YOUR GOAL - Please return every record exactly, with no pictures included.

- - - -

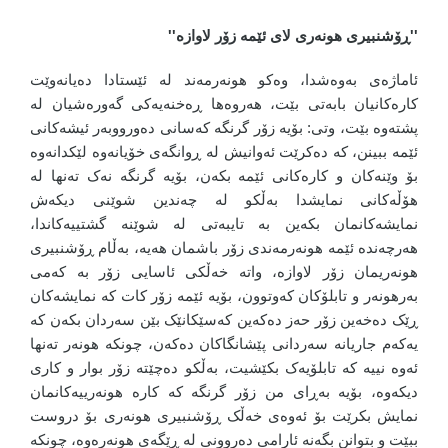
''ڕۆشنبیری هونەری لای ئێمە زۆر لاوازە''
ئاماژەی بەوەشدا، وەکو هونەرمەند لە ئێستادا دەیانەوێت
کارەکانیان بابەتی بێت، هەروەها ڕەخنەیەکی گەورەشیان لە
پشتەوە بێت، وتی: بۆیە زۆر گرنگە کەسانی دەورووبەر ئیشەکانی
ئێمە ببینن، کە دەکرێت ئەوانیش لە ڕوانگەی خۆیانەوە لێکدانەوە
بۆ وێنەکان و کارەکانی ئێمە بکەن، بۆیە گرنگە نەک تەنها لە
هۆڵەکانی نمایشدا بەڵکو لە چەندین شوێنی دیکەش
نمایشەکانمان بکەین بە تایبەتی لە شوێنە گشتییەکاندا،
هەرچەندە ئێمە هونەرمەندی زۆر باشمان هەیە، بەڵام ڕۆشنبیری
هونەریمان زۆر لاوازە، واتە خەڵکی ئاسایی زۆر بە کەمی
بەرهونەر و تابلۆکان کەوتوون، بۆیە ئێمە زۆر کات کە نمایشەکان
ڕێک دەخەین زۆر حەز دەکەین کەسێکانێک بێن سەردان بکەن کە
یەکەم جاریانە سەردانی پێشانگاکان دەکەن، چونکە هونەر تەنها
ئەوە نییە کە تابلۆیەک بکێشیت، بەڵکو دەچێتە زۆر بوار و کاری
دیکەوە، بۆیە بەڕای من زۆر گرنگە کە کارە هونەرییەکانمان
نمایش بکرێت بۆ ئەوەی خەڵک ڕۆشنبیری هونەری بۆ دروست
ببێت و بتوانن بگەنە ئارامی دەروونی لە ڕێگەی هونەرەوە، چونکە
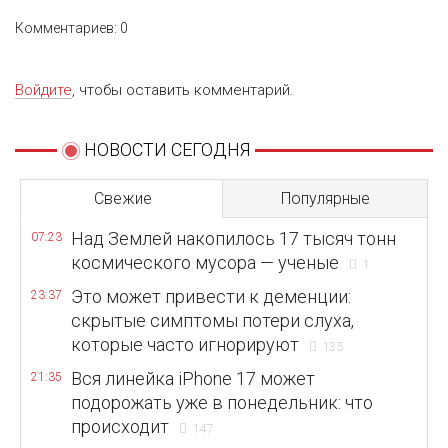
Комментариев: 0
Войдите
, чтобы оставить комментарий.
НОВОСТИ СЕГОДНЯ
Свежие
Популярные
Над Землей накопилось 17 тысяч тонн
07:23
космического мусора — ученые
1
Это может привести к деменции:
23:37
скрытые симптомы потери слуха,
которые часто игнорируют
135
Вся линейка iPhone 17 может
21:35
подорожать уже в понедельник: что
происходит
147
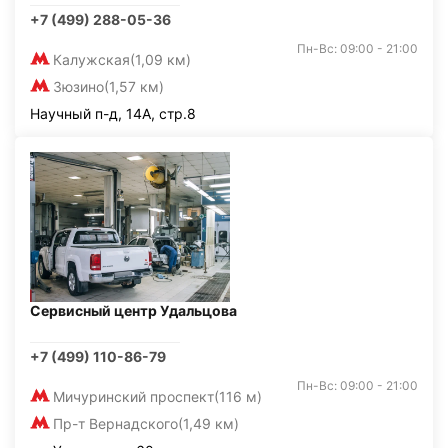
+7 (499) 288-05-36
Пн-Вс: 09:00 - 21:00
Калужская
(1,09 км)
Зюзино
(1,57 км)
Научный п-д, 14А, стр.8
Сервисный центр Удальцова
+7 (499) 110-86-79
Пн-Вс: 09:00 - 21:00
Мичуринский проспект
(116 м)
Пр-т Вернадского
(1,49 км)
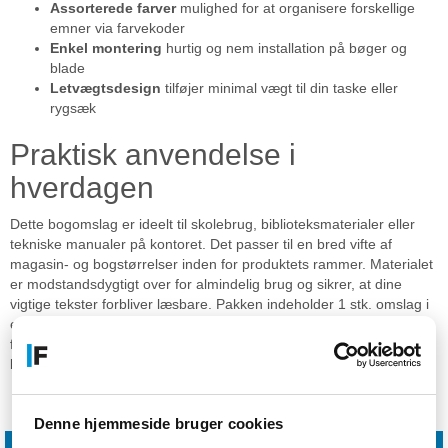
Assorterede farver
mulighed for at organisere forskellige
emner via farvekoder
Enkel montering
hurtig og nem installation på bøger og
blade
Letvægtsdesign
tilføjer minimal vægt til din taske eller
rygsæk
Praktisk anvendelse i
hverdagen
Dette bogomslag er ideelt til skolebrug, biblioteksmaterialer eller
tekniske manualer på kontoret. Det passer til en bred vifte af
magasin- og bogstørrelser inden for produktets rammer. Materialet
er modstandsdygtigt over for almindelig brug og sikrer, at dine
vigtige tekster forbliver læsbare. Pakken indeholder 1 stk. omslag i
en af de forskellige tilgængelige farver. Det er kompatibelt med de
fleste standardformater for bløde omslag. Produktet leveres klar til
brug med det samme.
Specifikationer
Denne hjemmeside bruger cookies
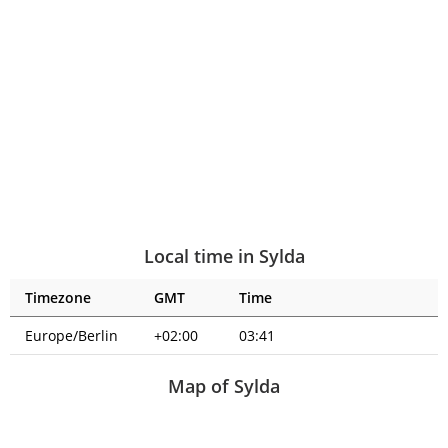
Local time in Sylda
Timezone
GMT
Time
Europe/Berlin
+02:00
03:41
Map of Sylda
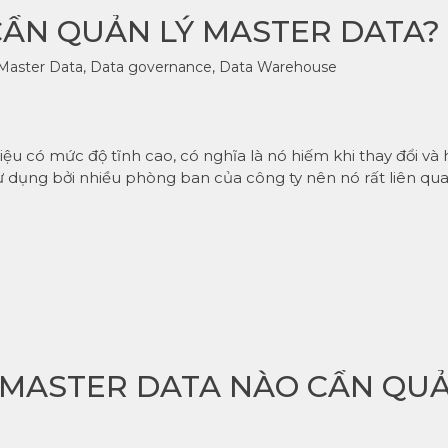
 CẦN QUẢN LÝ MASTER DATA?
Master Data
,
Data governance
,
Data Warehouse
iệu có mức độ tĩnh cao, có nghĩa là nó hiếm khi thay đổi và
 sử dụng bởi nhiều phòng ban của công ty nên nó rất liên qu
 MASTER DATA NÀO CẦN QU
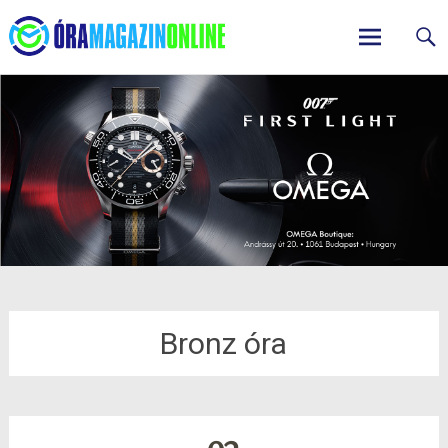
ÓraMagazinOnline
Skip
to
content
Bronz óra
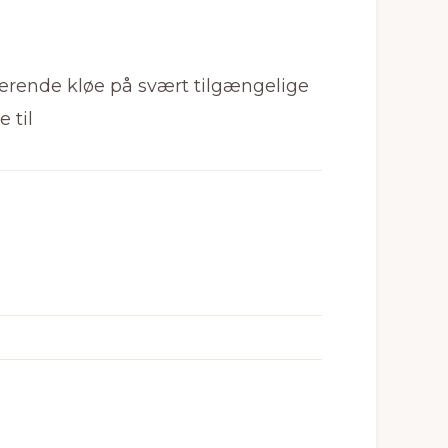
terende kløe på svært tilgængelige
 til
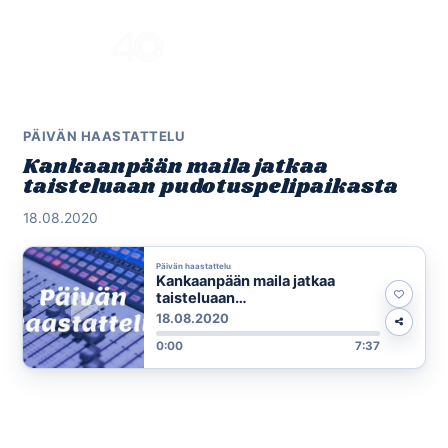
Skip
to
Menu
content
PÄIVÄN HAASTATTELU
Kankaanpään maila jatkaa
taisteluaan pudotuspelipaikasta
18.08.2020
Päivän haastattelu
Kankaanpään maila jatkaa
taisteluaan
pudotuspelipaikasta
18.08.2020
0:00
7:37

- - - -

RESULT OF THE EXERCISE -
''ڕۆشنبیری هونەری لای ئێمە زۆر لاوازە''
ئاماژەی بەوەشدا، وەکو هونەرمەند لە ئێستادا دەیانەوێت
کارەکانیان بابەتی بێت، هەروەها ڕەخنەیەکی گەورەشیان لە
پشتەوە بێت، وتی: بۆیە زۆر گرنگە کەسانی دەورووبەر ئیشەکانی
ئێمە ببینن، کە دەکرێت ئەوانیش لە ڕوانگەی خۆیانەوە لێکدانەوە
بۆ وێنەکان و کارەکانی ئێمە بکەن، بۆیە گرنگە نەک تەنها لە
هۆڵەکانی نمایشدا بەڵکو لە چەندین شوێنی دیکەش
نمایشەکانمان بکەین بە تایبەتی لە شوێنە گشتییەکاندا،
هەرچەندە ئێمە هونەرمەندی زۆر باشمان هەیە، بەڵام ڕۆشنبیری
هونەریمان زۆر لاوازە، واتە خەڵکی ئاسایی زۆر بە کەمی
بەرهونەر و تابلۆکان کەوتوون، بۆیە ئێمە زۆر کات کە نمایشەکان
ڕێک دەخەین زۆر حەز دەکەین کەسێکانێک بێن سەردان بکەن کە
یەکەم جاریانە سەردانی پێشانگاکان دەکەن، چونکە هونەر تەنها
ئەوە نییە کە تابلۆیەک بکێشیت، بەڵکو دەچێتە زۆر بوار و کاری
دیکەوە، بۆیە بەڕای من زۆر گرنگە کە کارە هونەرییەکانمان
نمایش بکرێت بۆ ئەوەی خەڵک ڕۆشنبیری هونەری بۆ دروست
ببێت و بتوانن بگەنە ئارامی دەروونی لە ڕێگەی هونەرەوە، چونکە
Комментариев: 0
Войдите
, чтобы оставить комментарий.
НОВОСТИ СЕГОДНЯ
Свежие
Популярные
Над Землей накопилось 17 тысяч тонн
07:23
космического мусора — ученые
1
Это может привести к деменции:
23:37
скрытые симптомы потери слуха,
которые часто игнорируют
135
Вся линейка iPhone 17 может
21:35
подорожать уже в понедельник: что
происходит
147
+7 (499) 288-05-36
Пн-Вс: 09:00 - 21:00
Калужская
(1,09 км)
Зюзино
(1,57 км)
Научный п-д, 14А, стр.8
Сервисный центр Удальцова
+7 (499) 110-86-79
Пн-Вс: 09:00 - 21:00
Мичуринский проспект
(116 м)
Пр-т Вернадского
(1,49 км)
Assorterede farver
mulighed for at organisere forskellige
emner via farvekoder
Enkel montering
hurtig og nem installation på bøger og
blade
Letvægtsdesign
tilføjer minimal vægt til din taske eller
rygsæk
Praktisk anvendelse i
hverdagen
Dette bogomslag er ideelt til skolebrug, biblioteksmaterialer eller
tekniske manualer på kontoret. Det passer til en bred vifte af
magasin- og bogstørrelser inden for produktets rammer. Materialet
er modstandsdygtigt over for almindelig brug og sikrer, at dine
vigtige tekster forbliver læsbare. Pakken indeholder 1 stk. omslag i
en af de forskellige tilgængelige farver. Det er kompatibelt med de
fleste standardformater for bløde omslag. Produktet leveres klar til
brug med det samme.
Specifikationer
Denne hjemmeside bruger cookies
Local time in Sylda
Timezone
GMT
Time
Europe/Berlin
+02:00
03:41
Map of Sylda
 CẦN QUẢN LÝ MASTER DATA?
Master Data
,
Data governance
,
Data Warehouse
iệu có mức độ tĩnh cao, có nghĩa là nó hiếm khi thay đổi và
 sử dụng bởi nhiều phòng ban của công ty nên nó rất liên qu
 MASTER DATA NÀO CẦN QU
ÓraMagazinOnline
Skip
to
content
Bronz óra
terende kløe på svært tilgængelige
 til
Skip
to
Menu
content
PÄIVÄN HAASTATTELU
Kankaanpään maila jatkaa
taisteluaan pudotuspelipaikasta
18.08.2020
Päivän haastattelu
Kankaanpään maila jatkaa
taisteluaan
pudotuspelipaikasta
18.08.2020
0:00
7:37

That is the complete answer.